▸ **Selected excerpt**
Cobresal
- Full name: Club de Deportes Cobresal
- Nicknames: Mineros (Miners) Legionarios El Milagro del Desierto (The Desert's Miracle)
- Founded: 5 May 1979; 47 years ago
- Ground: Estadio El Cobre El Salvador, Chile
- Capacity: 12,000
- President: David Agüero Martinez
- Manager: Gustavo Huerta
- League: Liga de Primera
- 2025: Liga de Primera, 7th of 16
- Website: www.cdcobresal.cl
| Home colours | Away colours |

= Cobresal =

Chilean football club

Club de Deportes Cobresal, or simply Cobresal, is a Chilean football club based in El Salvador, Atacama, a Chilean mining camp, and participates in Campeonato Nacional. The team was founded on 5 May 1979, and the name of the club comes from the local copper mine establishment. Since its inception, the club has played its home games at the El Cobre Stadium. With a capacity of approximately 12,000, the stadium is able to seat more than the entire population of the town (7,000).

During the history of Cobresal, the club has been champion once (2015 Clausura) and achieved one Copa Chile title in 1987, with players like the Chilean legend Iván Zamorano, Rubén Martínez and the club's historic top-scorer Sergio Salgado, footballers that also played in the 1986 Copa Libertadores, in the first international tournament for the club.

Cobresal's classic rival was Regional Atacama, where both teams disputed the III Region derby, but since the disappearance of that team as a result of financial problems, the team now plays the Copper derby with Cobreloa of Calama. Another important rivalry has been formed with another team from the Atacama region, Deportes Copiapó.

==Club history==

===First seasons===
On 5 May 1979, Cobresal was officially founded as an amateur club, with Luis Sugarret as the first president. The club began to play friendly matches in preparation for the first game of the club against a professional team. On 14 June, the club played the first match of its history against Incabus of Diego de Almagro, debuting with a 3–2 win, playing in August of that year against the professional team of Coquimbo Unido, where Cobresal drew 3–3, playing of very well form. On 14 December 1979, Cobresal postulated to the National Association of Professional football for play in the Second Division. For this was necessary that the Club Deportivo Hospital, a club of El Salvador, a mining camp of the Atacama Region, offered its affiliation to the ANFA. Finally, on 26 February 1980, the incorporation of Cobresal was confirmed to the Second division as a professional team.

▸ **Records shown**
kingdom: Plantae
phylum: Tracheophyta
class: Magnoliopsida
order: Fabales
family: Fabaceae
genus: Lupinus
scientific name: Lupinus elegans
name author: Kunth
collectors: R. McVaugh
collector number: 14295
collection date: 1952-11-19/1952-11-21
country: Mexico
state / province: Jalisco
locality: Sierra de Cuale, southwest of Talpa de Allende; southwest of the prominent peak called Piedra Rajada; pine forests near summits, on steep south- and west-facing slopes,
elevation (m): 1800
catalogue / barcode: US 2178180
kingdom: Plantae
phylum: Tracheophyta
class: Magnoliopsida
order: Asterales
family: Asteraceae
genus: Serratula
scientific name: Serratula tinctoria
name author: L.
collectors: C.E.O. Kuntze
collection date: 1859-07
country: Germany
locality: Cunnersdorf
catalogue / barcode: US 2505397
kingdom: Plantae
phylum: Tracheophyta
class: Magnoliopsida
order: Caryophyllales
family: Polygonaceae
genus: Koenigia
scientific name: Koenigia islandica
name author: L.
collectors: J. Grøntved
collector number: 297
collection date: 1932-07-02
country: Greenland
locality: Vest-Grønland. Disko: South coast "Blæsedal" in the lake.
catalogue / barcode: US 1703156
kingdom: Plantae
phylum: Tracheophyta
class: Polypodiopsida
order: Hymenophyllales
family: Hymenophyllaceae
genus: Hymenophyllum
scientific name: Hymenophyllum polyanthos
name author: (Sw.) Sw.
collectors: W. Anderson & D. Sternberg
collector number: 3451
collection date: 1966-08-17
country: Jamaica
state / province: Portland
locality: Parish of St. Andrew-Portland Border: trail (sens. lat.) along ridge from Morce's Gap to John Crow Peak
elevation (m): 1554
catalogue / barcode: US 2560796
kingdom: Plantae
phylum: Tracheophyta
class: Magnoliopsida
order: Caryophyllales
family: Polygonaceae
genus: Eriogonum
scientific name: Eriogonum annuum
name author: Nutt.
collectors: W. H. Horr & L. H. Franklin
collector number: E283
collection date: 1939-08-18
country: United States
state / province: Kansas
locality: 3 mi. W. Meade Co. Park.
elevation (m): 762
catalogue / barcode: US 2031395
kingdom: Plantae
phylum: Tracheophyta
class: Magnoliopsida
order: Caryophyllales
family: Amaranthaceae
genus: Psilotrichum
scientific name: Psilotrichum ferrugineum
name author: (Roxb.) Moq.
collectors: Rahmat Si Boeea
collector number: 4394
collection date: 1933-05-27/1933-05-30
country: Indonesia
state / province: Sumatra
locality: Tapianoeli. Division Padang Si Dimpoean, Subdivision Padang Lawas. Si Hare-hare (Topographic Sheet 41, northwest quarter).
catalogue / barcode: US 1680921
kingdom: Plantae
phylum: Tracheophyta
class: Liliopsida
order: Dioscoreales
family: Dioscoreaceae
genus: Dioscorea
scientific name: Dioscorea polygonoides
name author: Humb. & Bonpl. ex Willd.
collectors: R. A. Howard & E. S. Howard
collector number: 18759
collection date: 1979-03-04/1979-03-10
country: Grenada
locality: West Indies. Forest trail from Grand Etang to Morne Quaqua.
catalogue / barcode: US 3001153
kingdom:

▸ **Problem statement**
Answer these questions using the Cobresal article:
1. Who was the club's first president?
2. In what year did Cobresal win its Copa Chile title?
3. Which club from Calama is Cobresal's opponent in the Copper derby?

▸ **Response area**
1. Luis Sugarret
2. 1987
3. Cobreloa